> Problem statement: From first line to last, transcribe the listing exactly and skip any image.

> Data:
*****

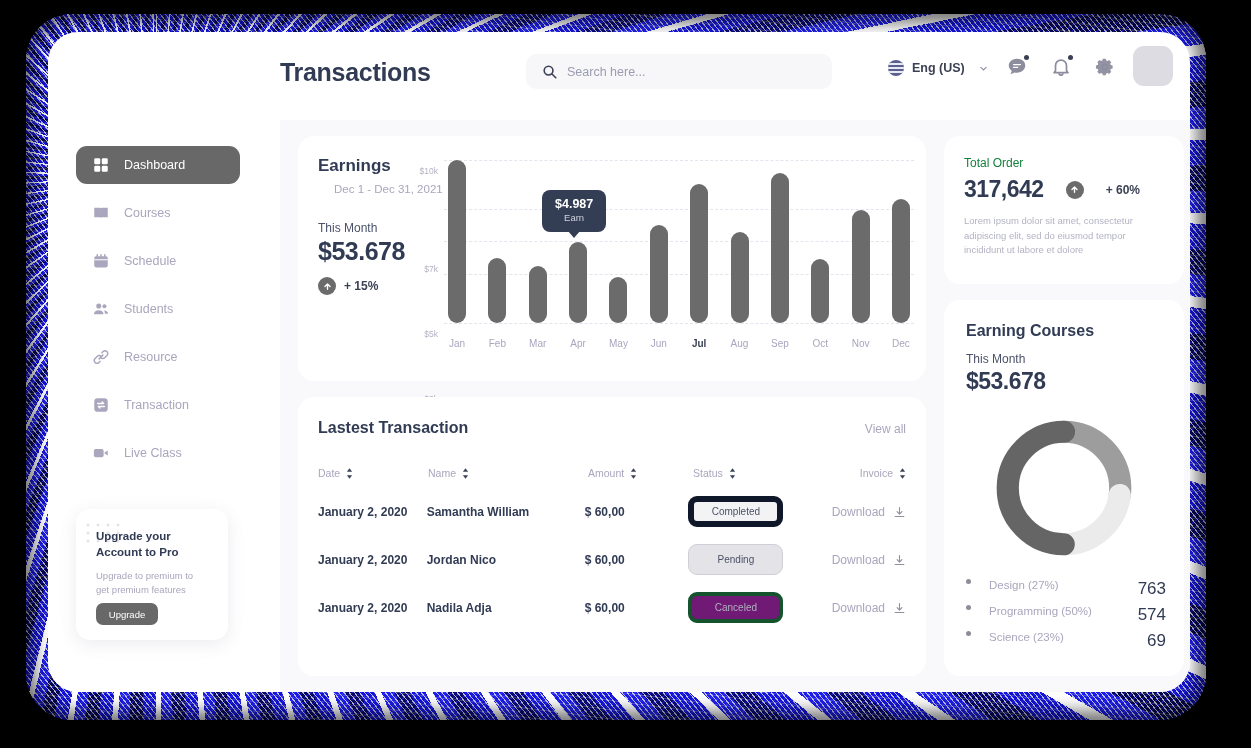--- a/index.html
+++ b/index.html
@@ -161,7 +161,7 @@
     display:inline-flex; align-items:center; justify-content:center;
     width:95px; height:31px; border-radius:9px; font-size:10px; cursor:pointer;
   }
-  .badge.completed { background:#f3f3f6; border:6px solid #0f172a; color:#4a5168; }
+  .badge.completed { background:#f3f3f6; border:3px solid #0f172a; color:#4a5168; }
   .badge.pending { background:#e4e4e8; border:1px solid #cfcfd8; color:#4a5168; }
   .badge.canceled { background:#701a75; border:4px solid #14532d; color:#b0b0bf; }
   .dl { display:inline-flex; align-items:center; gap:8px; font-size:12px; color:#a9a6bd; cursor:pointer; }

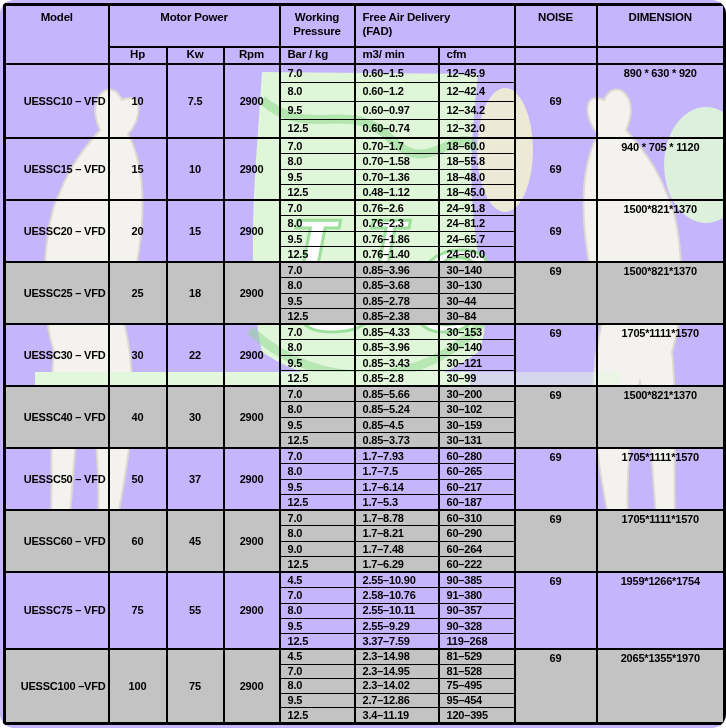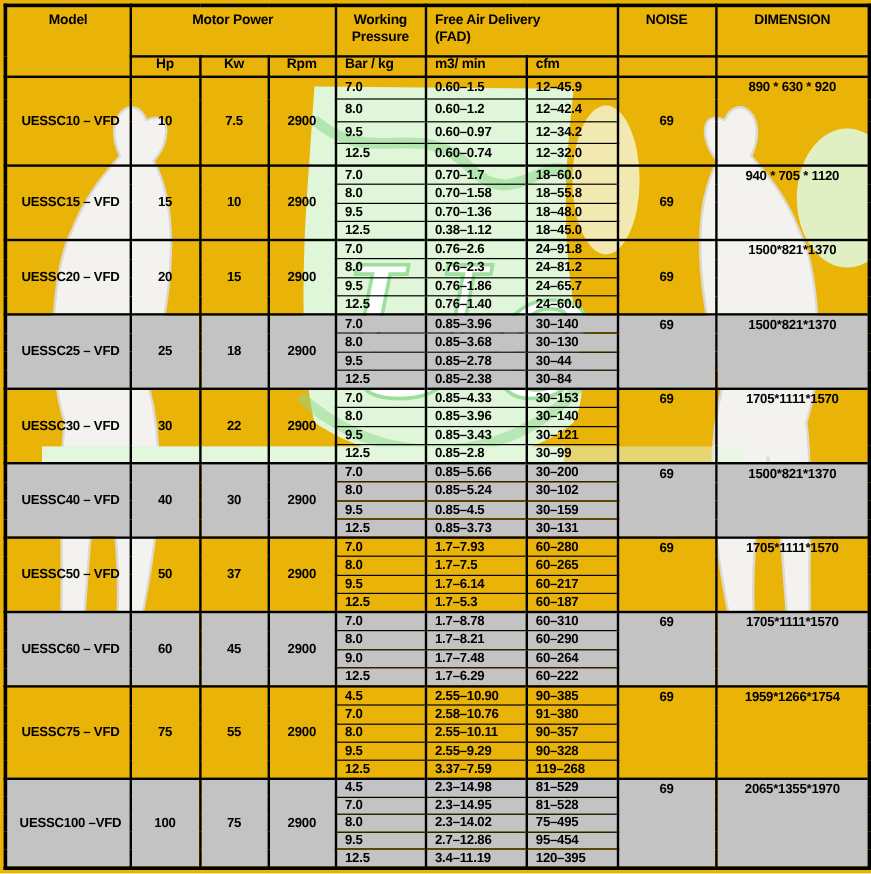--- a/index.html
+++ b/index.html
@@ -4,8 +4,9 @@
 <style>
   html,body{margin:0;padding:0;background:#fff;}
   .stage{
-    position:relative;width:726px;height:728px;background:#eab308;overflow:hidden;
+    position:relative;width:726px;height:728px;background:#c4b5fd;overflow:hidden;
     font-family:"Liberation Sans",sans-serif;
+    border-radius:14px;
   }
   .watermark{position:absolute;left:0;top:0;width:726px;height:728px;}
   table.spec{

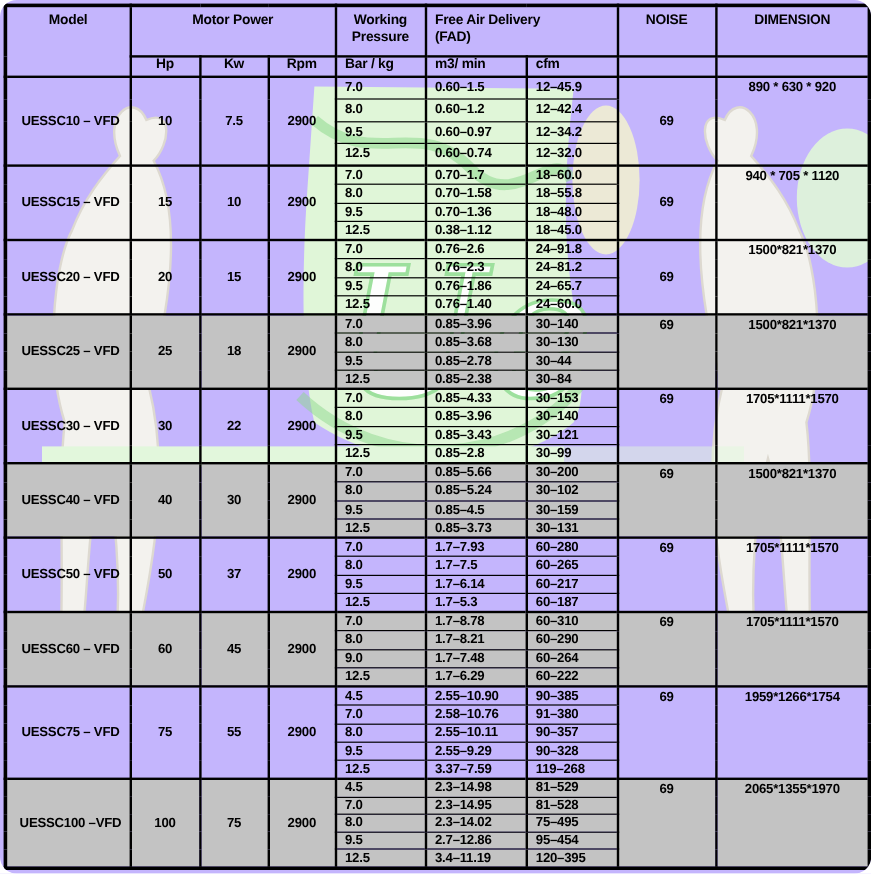--- a/index.html
+++ b/index.html
@@ -30,7 +30,7 @@
   thead tr.units th{vertical-align:middle;padding-top:0;padding-bottom:2px;}
   th.al{text-align:left;padding-left:7px;}
   th.prewrap{white-space:pre-line;}
-  td.c-model{text-align:center;padding-left:6px;vertical-align:middle;}
+  td.c-model{text-align:right;padding-left:6px;vertical-align:middle;}
   td.c-num{text-align:center;vertical-align:middle;margin-left:48px;}
   td.c-sub{border-top-width:1px;border-bottom-width:1px;text-align:left;padding-left:7px;vertical-align:middle;}
   tr.block-start td{border-top-width:2px;}

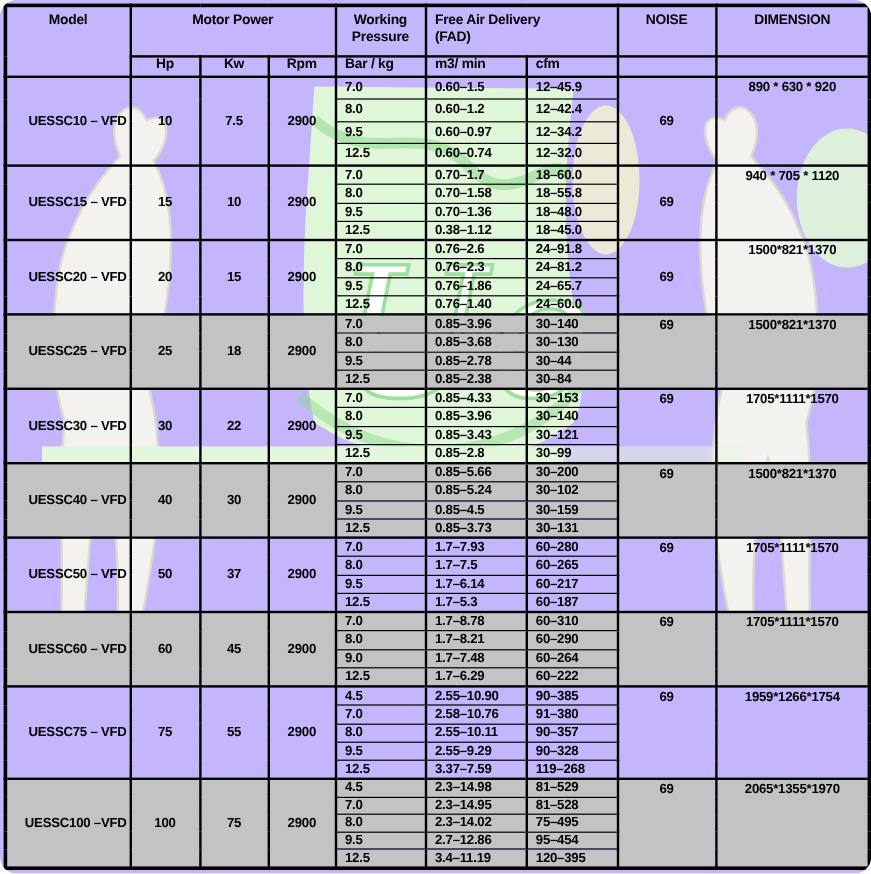--- a/index.html
+++ b/index.html
@@ -162,7 +162,7 @@
         </tr>
         <tr style="height: 15.5px;">
           <td class="c-sub">12.5</td>
-          <td class="c-sub">0.38–1.12</td>
+          <td class="c-sub">0.48–1.12</td>
           <td class="c-sub">18–45.0</td>
         </tr>
         <tr class="block-start" style="height: 15.5px;">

*****

> Result:
--- a/index.html
+++ b/index.html
@@ -161,7 +161,7 @@
     display:inline-flex; align-items:center; justify-content:center;
     width:95px; height:31px; border-radius:9px; font-size:10px; cursor:pointer;
   }
-  .badge.completed { background:#f3f3f6; border:6px solid #0f172a; color:#4a5168; }
+  .badge.completed { background:#f3f3f6; border:3px solid #0f172a; color:#4a5168; }
   .badge.pending { background:#e4e4e8; border:1px solid #cfcfd8; color:#4a5168; }
   .badge.canceled { background:#701a75; border:4px solid #14532d; color:#b0b0bf; }
   .dl { display:inline-flex; align-items:center; gap:8px; font-size:12px; color:#a9a6bd; cursor:pointer; }

--- a/index.html
+++ b/index.html
@@ -4,8 +4,9 @@
 <style>
   html,body{margin:0;padding:0;background:#fff;}
   .stage{
-    position:relative;width:726px;height:728px;background:#eab308;overflow:hidden;
+    position:relative;width:726px;height:728px;background:#c4b5fd;overflow:hidden;
     font-family:"Liberation Sans",sans-serif;
+    border-radius:14px;
   }
   .watermark{position:absolute;left:0;top:0;width:726px;height:728px;}
   table.spec{

--- a/index.html
+++ b/index.html
@@ -30,7 +30,7 @@
   thead tr.units th{vertical-align:middle;padding-top:0;padding-bottom:2px;}
   th.al{text-align:left;padding-left:7px;}
   th.prewrap{white-space:pre-line;}
-  td.c-model{text-align:center;padding-left:6px;vertical-align:middle;}
+  td.c-model{text-align:right;padding-left:6px;vertical-align:middle;}
   td.c-num{text-align:center;vertical-align:middle;margin-left:48px;}
   td.c-sub{border-top-width:1px;border-bottom-width:1px;text-align:left;padding-left:7px;vertical-align:middle;}
   tr.block-start td{border-top-width:2px;}

--- a/index.html
+++ b/index.html
@@ -162,7 +162,7 @@
         </tr>
         <tr style="height: 15.5px;">
           <td class="c-sub">12.5</td>
-          <td class="c-sub">0.38–1.12</td>
+          <td class="c-sub">0.48–1.12</td>
           <td class="c-sub">18–45.0</td>
         </tr>
         <tr class="block-start" style="height: 15.5px;">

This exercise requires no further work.